We advise referring to publicly available investment methodologies of similar players to keep in mind the approaches followed, and the level of ambition expected in the market.  

Similar to our approach which relies both on the EU Green Taxonomy and the UN SDGs, many actors nowadays build a “Sustainable Investment” approach on several frameworks and methodologies, in order to account for future investments’ different sectors of activity, sizes and data availability. Indeed, considering alternative methodologies allows you to ensure that your methodology is applicable to all types of investments. 

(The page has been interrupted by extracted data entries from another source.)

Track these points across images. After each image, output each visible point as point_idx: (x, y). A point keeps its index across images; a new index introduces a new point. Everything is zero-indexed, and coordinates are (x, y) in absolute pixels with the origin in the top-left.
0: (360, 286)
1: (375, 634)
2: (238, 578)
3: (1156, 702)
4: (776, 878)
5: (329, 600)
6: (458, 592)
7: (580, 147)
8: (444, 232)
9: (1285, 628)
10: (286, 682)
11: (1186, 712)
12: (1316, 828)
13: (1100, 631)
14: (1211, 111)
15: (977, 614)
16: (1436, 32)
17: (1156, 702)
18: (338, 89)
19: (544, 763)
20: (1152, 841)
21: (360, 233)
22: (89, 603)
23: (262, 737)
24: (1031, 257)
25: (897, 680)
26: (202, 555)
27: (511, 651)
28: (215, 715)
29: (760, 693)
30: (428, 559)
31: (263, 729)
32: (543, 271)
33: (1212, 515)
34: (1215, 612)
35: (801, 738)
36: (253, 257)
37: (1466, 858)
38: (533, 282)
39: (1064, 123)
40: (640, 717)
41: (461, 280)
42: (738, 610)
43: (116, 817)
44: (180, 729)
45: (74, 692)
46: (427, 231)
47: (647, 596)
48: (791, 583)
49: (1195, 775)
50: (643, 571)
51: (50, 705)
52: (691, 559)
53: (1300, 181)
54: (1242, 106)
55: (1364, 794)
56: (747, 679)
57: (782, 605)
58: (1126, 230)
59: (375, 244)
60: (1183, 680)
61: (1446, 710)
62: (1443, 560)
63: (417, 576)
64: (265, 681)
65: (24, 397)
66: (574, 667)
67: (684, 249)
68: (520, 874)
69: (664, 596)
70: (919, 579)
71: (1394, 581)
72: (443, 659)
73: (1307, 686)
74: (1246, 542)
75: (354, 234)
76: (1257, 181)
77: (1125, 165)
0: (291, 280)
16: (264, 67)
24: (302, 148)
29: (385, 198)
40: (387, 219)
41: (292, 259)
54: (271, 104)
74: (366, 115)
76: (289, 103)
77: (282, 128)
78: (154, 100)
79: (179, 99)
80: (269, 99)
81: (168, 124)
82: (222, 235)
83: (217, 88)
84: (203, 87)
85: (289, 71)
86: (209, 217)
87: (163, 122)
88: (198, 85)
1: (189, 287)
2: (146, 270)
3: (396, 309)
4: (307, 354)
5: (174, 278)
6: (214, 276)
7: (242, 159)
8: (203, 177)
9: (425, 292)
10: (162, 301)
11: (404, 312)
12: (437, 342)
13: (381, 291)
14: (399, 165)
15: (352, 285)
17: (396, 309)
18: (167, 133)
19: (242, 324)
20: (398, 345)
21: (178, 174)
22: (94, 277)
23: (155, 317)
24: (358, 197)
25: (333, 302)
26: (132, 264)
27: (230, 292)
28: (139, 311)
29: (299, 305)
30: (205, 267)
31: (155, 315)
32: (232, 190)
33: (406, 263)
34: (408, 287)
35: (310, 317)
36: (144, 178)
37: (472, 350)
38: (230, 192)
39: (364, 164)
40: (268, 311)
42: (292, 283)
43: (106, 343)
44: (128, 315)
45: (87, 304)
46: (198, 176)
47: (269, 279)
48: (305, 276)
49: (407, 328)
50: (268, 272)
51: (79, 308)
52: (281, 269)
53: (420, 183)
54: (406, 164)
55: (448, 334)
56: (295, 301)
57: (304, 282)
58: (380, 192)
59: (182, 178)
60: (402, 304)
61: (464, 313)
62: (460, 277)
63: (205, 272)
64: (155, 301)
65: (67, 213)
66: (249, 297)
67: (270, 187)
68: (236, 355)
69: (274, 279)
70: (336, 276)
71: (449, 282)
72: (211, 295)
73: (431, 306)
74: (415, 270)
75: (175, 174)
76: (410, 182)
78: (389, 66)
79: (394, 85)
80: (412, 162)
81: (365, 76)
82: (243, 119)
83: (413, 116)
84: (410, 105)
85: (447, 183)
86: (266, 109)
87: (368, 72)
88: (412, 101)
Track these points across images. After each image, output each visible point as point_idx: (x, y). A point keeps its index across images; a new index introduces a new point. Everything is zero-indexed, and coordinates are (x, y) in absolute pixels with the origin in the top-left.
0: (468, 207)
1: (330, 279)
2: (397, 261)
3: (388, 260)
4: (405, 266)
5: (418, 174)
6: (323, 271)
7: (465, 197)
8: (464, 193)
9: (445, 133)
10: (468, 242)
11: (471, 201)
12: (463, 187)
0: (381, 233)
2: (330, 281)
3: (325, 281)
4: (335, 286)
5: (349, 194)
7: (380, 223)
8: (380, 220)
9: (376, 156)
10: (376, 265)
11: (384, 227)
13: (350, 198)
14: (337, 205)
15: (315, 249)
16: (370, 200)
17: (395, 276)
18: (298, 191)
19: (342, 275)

Moreover, we suggest building on the existing DNA of the management company, its practices, and data as much as possible. This will enable you not to start from scratch and stay true to your original investment thesis. This also allows you to test your methodology on previous investments (if available), before putting it into action.  

What is next for Capagro?

The main steps are to ensure that our investment teams are sufficiently trained on this approach. Besides, as all Article 8 and 9 funds, the next steps consist of collecting all relevant data and completing the regulatory periodic reporting templates, to be shared with investors.  

Going forward, we are also planning to start calculating our portfolio’s alignment with the EU Green Taxonomy and to start the work on data availability with our portfolio companies. 

Glossary: 

  • SFDR (Sustainable Finance Disclosure Regulation): A European regulation aimed at increasing transparency in the market for sustainable investment products. 
  • Article 9 Funds: Funds with the highest level of sustainability ambition under SFDR, required to have specific sustainable investment objectives. 
  • Sustainable Investments: Investments in economic activities that contribute to environmental or social objectives. 
  • EU Green Taxonomy: A classification system establishing a list of environmentally sustainable economic activities. 
  • UN Sustainable Development Goals (SDGs): A collection of 17 global goals designed to achieve a better and more sustainable future for all.